_Records for the exercise_
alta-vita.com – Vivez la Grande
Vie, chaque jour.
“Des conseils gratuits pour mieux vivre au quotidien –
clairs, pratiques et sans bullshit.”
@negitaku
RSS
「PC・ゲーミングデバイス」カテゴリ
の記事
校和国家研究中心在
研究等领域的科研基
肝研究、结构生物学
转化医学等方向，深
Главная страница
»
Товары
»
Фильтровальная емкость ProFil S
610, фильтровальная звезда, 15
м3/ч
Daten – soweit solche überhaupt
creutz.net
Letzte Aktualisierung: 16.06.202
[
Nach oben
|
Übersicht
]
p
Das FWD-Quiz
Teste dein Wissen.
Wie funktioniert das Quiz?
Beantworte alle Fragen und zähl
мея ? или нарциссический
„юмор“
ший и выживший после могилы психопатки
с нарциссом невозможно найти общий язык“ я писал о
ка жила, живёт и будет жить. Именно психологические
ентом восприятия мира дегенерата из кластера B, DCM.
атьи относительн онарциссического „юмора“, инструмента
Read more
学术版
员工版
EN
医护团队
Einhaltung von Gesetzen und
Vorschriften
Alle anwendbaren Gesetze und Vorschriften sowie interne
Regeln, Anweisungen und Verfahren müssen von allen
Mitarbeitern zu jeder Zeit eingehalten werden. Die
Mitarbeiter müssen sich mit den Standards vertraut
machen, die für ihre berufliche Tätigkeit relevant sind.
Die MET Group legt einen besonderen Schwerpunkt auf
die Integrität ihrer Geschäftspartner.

--

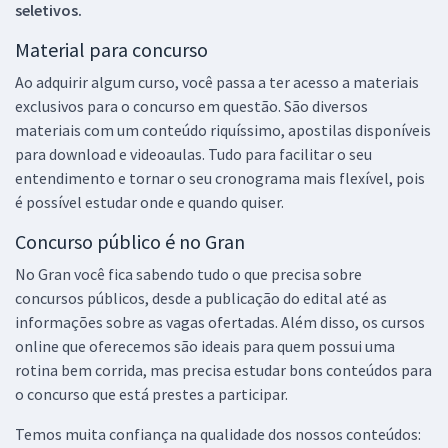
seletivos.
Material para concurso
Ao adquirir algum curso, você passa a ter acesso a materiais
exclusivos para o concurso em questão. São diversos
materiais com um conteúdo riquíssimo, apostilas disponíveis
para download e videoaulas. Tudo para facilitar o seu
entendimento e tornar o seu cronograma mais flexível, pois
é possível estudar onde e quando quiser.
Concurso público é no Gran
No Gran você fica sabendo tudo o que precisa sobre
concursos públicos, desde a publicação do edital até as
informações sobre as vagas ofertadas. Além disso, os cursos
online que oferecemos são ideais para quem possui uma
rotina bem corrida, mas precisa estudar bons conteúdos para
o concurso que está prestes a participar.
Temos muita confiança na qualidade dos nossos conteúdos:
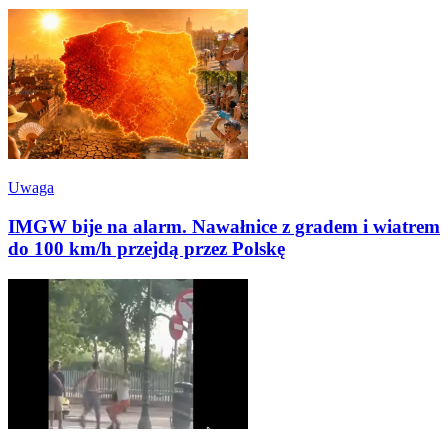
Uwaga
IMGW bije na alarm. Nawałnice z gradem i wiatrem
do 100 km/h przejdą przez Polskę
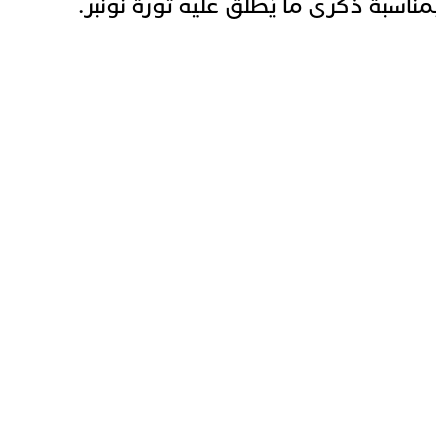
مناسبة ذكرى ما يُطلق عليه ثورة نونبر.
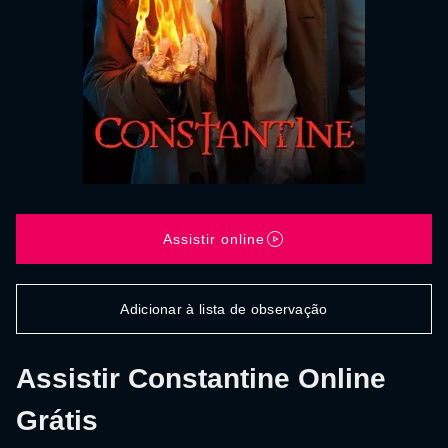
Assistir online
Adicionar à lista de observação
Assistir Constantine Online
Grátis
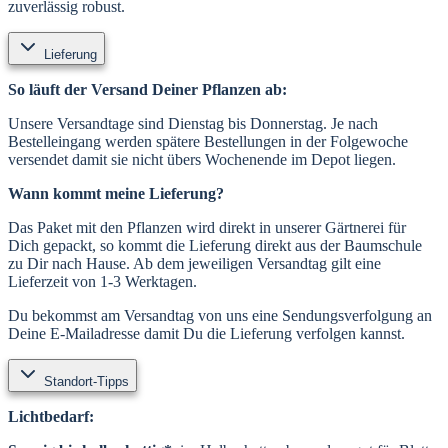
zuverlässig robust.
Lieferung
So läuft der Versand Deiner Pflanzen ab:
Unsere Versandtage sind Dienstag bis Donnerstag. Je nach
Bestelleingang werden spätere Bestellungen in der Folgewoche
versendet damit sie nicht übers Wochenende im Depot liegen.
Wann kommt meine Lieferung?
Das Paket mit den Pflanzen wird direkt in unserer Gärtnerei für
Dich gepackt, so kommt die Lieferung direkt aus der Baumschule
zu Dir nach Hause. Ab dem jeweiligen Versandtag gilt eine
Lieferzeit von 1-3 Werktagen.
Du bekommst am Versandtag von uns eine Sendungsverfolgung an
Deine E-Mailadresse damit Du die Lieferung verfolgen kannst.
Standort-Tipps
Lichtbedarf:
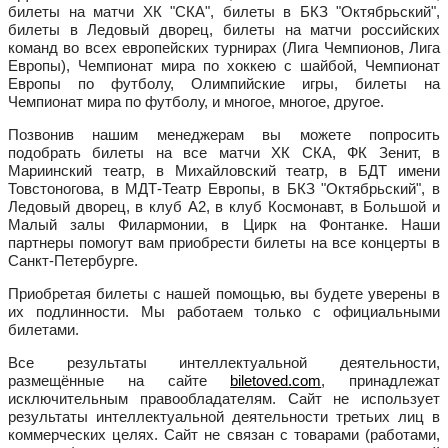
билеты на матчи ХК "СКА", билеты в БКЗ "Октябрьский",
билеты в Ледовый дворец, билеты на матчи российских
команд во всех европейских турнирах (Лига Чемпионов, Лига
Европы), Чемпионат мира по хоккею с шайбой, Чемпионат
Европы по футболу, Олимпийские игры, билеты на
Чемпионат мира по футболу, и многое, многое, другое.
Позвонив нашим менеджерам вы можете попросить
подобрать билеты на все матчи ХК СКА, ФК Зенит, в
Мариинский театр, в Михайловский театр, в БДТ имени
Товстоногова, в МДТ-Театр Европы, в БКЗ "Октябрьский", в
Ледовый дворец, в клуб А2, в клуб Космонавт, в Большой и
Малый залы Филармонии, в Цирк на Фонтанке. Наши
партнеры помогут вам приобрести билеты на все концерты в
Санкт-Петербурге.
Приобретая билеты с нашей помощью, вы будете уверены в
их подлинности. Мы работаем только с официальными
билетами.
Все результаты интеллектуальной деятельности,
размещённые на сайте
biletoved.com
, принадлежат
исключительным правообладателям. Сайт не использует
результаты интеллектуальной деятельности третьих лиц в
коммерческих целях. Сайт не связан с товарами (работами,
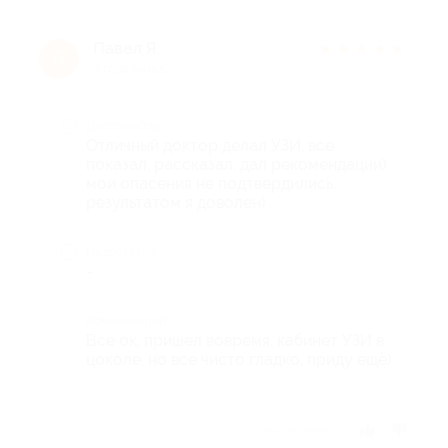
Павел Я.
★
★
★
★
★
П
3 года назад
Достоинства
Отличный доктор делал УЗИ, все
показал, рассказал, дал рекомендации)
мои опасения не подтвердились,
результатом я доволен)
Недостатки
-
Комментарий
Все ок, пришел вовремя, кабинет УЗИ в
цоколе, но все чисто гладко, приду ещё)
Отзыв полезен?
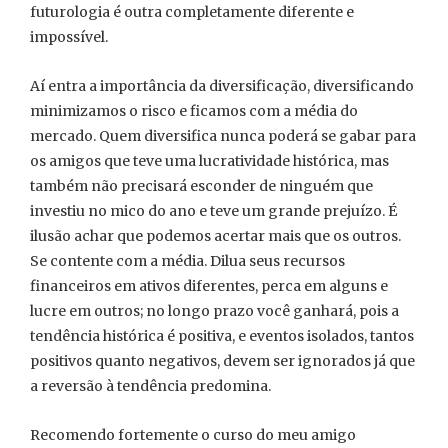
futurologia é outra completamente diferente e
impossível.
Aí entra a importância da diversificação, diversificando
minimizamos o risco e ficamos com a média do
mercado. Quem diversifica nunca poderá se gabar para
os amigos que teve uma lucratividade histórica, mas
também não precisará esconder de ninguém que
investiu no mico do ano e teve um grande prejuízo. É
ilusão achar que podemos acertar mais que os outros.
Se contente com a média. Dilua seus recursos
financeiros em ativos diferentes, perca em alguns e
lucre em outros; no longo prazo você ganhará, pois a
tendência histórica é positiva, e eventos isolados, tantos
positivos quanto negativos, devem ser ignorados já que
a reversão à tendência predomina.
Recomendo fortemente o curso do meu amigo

_Problem requirements_
Lines with the word "mais" in them are the answer; report each one from the data.

_Answer space_
entendimento e tornar o seu cronograma mais flexível, pois
ilusão achar que podemos acertar mais que os outros.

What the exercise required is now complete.